Cue Tony Bennett: Last year, the train trip from Barcelona to Girona took an hour and twenty minutes. Last week, we did it in thirty-seven. Minutes. On a train. At 200 km/h.

I love trains. I’ve ridden Amtrak across the US. I’ve ridden France’s TGV. I’ve appreciated steam, diesel, and electric; streetcars, light rail, and freight. To that list, I can now add the LGV Perpignan–Figueres, a high-speed train the last leg of which – to Girona – was completed a little over two months ago.

interior of the LGVThe train is new. The tracks are new. The tunnels are new. The stations are new. In an earlier post, Louise indicated that the Girona LGV station – completed only a few months ago at a cost of 23 million Euros – still smelled of fresh concrete.

Last week, the LGV was “only” traveling at 200 km/h on its new tracks (it’s designed for 350) and at that speed, it was … well … uneventful. It was smoother than Amtrak at half that speed, as efficient as Martha Stewart, and quiet as a confessional on Saturday night. Which pretty well sums up European high-speed train travel.

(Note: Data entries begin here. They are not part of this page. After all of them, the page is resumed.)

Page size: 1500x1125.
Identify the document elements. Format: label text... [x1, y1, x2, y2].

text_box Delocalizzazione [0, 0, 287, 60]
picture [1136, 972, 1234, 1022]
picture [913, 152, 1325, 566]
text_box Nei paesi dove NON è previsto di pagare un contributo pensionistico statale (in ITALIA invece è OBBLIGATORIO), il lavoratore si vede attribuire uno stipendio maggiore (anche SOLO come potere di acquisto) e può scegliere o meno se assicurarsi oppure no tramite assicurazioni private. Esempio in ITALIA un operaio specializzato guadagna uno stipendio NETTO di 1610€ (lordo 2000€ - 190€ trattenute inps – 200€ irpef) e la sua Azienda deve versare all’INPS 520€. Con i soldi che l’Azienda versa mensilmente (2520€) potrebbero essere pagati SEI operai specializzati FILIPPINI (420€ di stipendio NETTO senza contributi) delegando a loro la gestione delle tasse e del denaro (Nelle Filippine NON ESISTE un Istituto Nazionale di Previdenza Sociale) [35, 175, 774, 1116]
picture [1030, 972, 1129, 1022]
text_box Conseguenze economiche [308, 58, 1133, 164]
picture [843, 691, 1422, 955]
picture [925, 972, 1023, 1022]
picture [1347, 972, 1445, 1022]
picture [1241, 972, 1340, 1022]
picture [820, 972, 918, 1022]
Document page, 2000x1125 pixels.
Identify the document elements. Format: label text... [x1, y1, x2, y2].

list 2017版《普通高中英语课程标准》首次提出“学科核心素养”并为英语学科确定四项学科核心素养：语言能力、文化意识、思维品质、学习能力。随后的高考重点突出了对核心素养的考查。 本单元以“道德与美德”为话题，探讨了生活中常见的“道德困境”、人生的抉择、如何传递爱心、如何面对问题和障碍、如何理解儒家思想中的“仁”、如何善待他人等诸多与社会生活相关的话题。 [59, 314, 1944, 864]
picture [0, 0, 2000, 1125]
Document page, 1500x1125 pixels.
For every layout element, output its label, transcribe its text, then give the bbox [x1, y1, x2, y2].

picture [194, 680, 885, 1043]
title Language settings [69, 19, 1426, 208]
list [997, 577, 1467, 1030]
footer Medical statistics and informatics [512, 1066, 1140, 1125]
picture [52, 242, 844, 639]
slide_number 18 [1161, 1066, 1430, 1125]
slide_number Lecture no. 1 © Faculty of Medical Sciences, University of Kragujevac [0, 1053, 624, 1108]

In Barcelona, the train station is blooming with posters advertising downtown Paris in a little over five hours. A Parisian weekend! Oh sure, we could fly — and do the airport thing, and sit in a seat built for Danny DeVito, and take cabs to and from the city, and arrive downtown in about, well, five hours. But me, I’d rather look out a big window, watch the European countryside, and maybe bring a little Grey Poupon to spread on my toast points. On a train, nobody cares if you pack a six-ounce jar.